A: Not at all. It is one of the most important things that I can do. To do it right requires knowledge of the data and the technology needed to collect and disseminate it. Once the infrastructure is in place, new science will emerge. To facilitate that process and see what emerges, and to imagine what new science will be facilitated is what motivates me.

Q: The RCSB is comprised of organizations in different parts of the country. How does the collaboration work?

A: That is complicated. Each site has its own set of projects that contribute to the PDB. However, each project must also interact with all the others. To make this work we have developed various computer-based forums. Daily communication by email and phone is critical, as are personal visits and personnel exchanges among the groups. Recently, we have begun to use video conferencing. Once a year we have a retreat that allows everyone to be together for a couple of days to talk about the various projects, to plan for the coming year, and for PDB staffers to get to know one another.

Q: Who makes up the PDB's user community?

A: It used be only crystallographers, and later NMR spectroscopists, but now it has expanded to include biologists, computational biologists, educators, and students.

Q: How does the PDB interact with its users?

A: We have various electronic mail services that allow users to ask questions and bring problems to our attention. We attend many different meetings and participate in a variety of ways. At some meetings, we have an exhibit booth. We are also organizing workshops for the purpose of educating different parts of the community about what we do and how to use the various tools. Outreach is a key element of the PDB because it gives us the feedback we need to improve what we do.

Q: Recently, the RCSB formalized the ongoing collaboration with the Macromolecular Structure Database-European Bioinformatics Institute and PDBj (PDB Japan) to form the wwPDB. How does this affect the PDB?

A: The wwPDB was organized to make sure that the PDB remains as a single archive. When users from around the world access a flat file with ID 1XXX they can be assured that they will always get the same file. This organization will also help us develop new collaborations that will enhance the use of the PDB files. Science is international and wwPDB acknowledges that.

Q: Currently, 28 of your structure determinations are in the PDB. What has been your experience as a PDB depositor?

A: Watching my students deposit files in the PDB allows me to see how we can improve the process.

Q: You are active in other areas of research, including protein-nucleic acid interactions, structure determinations, and databases. Has this activity influenced your work with the PDB?
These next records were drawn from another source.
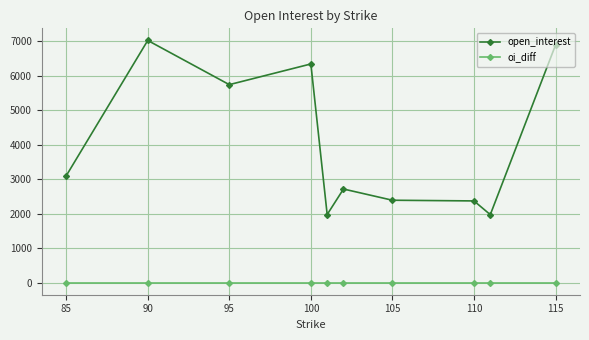

At how many categories does at least one series exceed 2248?

8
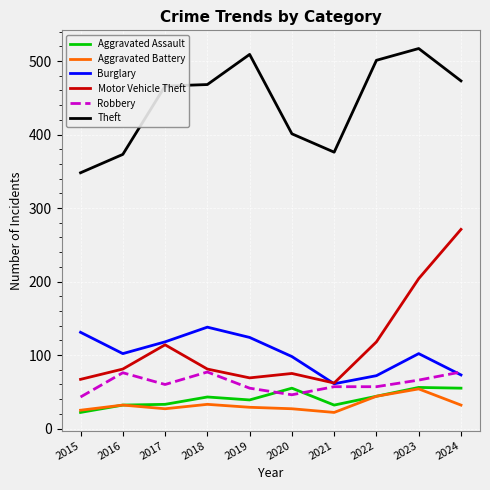

What is the total value across all series at 2023?

999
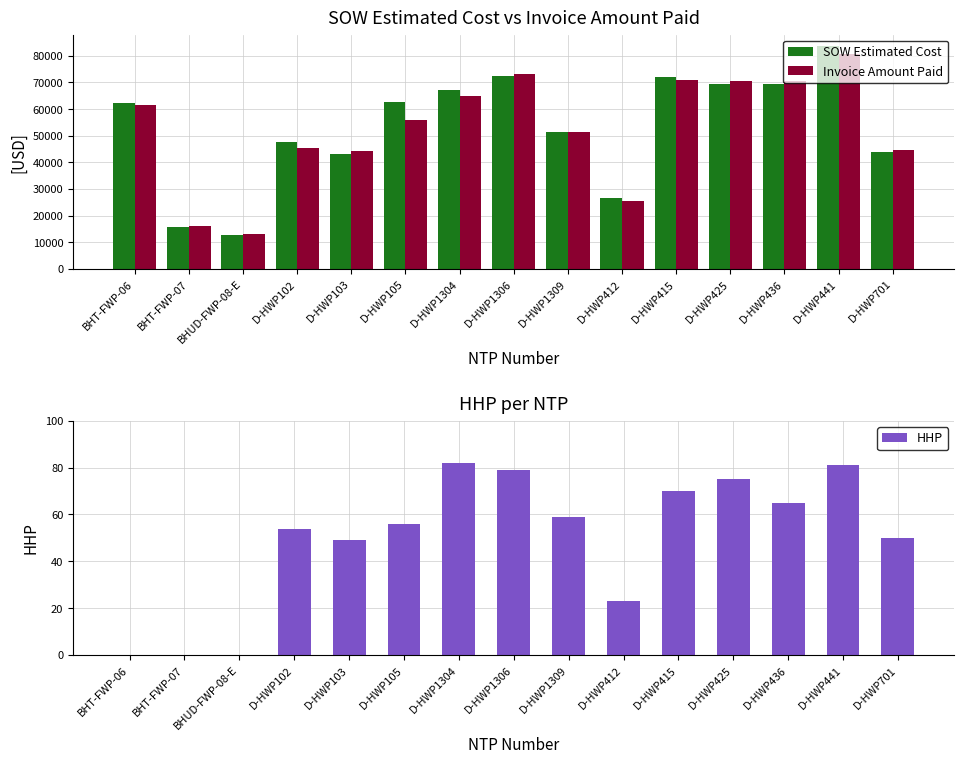

Reading right to left, transcribe all the data shown in this chart.

SOW Estimated Cost: 43895.5	83754.0	69555.0	69288.0	72118.0	26617.0	51295.0	72492.0	67171.5	62522.5	43064.0	47461.5	12601.5	15690.1	62460.4
Invoice Amount Paid: 44479.5	80572.5	70432.0	70664.0	70778.0	25405.0	51485.5	73087.5	64739.0	56001.0	44346.0	45340.0	13008.1	16153.8	61491.1
HHP: 50.0	81.0	65.0	75.0	70.0	23.0	59.0	79.0	82.0	56.0	49.0	54.0	0.0	0.0	0.0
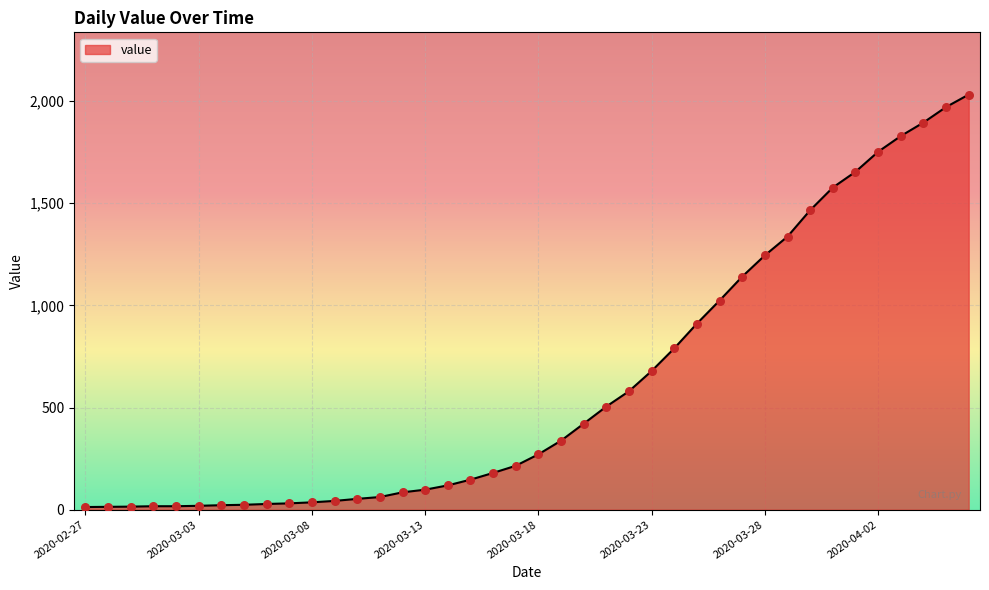

What is the difference between the maximum and minimum values?

2019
A: As a depositor and a user, I have both perspectives. I have used structural data to do systematic analyses of macromolecules. The need to have easy access to the data was a motivating force for me in helping to improve the PDB. As a user of the PDB, I can see how we can make it easier for others to use.

Q: What do you think the PDB will be like in the next 30 years?

A: In 1971, it was almost beyond our imagination that structure determination of proteins could be completed in a few days with the results instantly accessible on a desktop computer. But here we are, and we now know for sure that in the future, there will be even more structures, new methods for structure determination, much larger structures and we will have more information about each structure. All aspects of the process will be fully automated. The really exciting thing to think about is what people will do with all the data. This will depend on the ingenuity of new generations of biologists, some of whom are not yet born, who will certainly find ways to use all this information and give us the ultimate knowledge about how molecules function.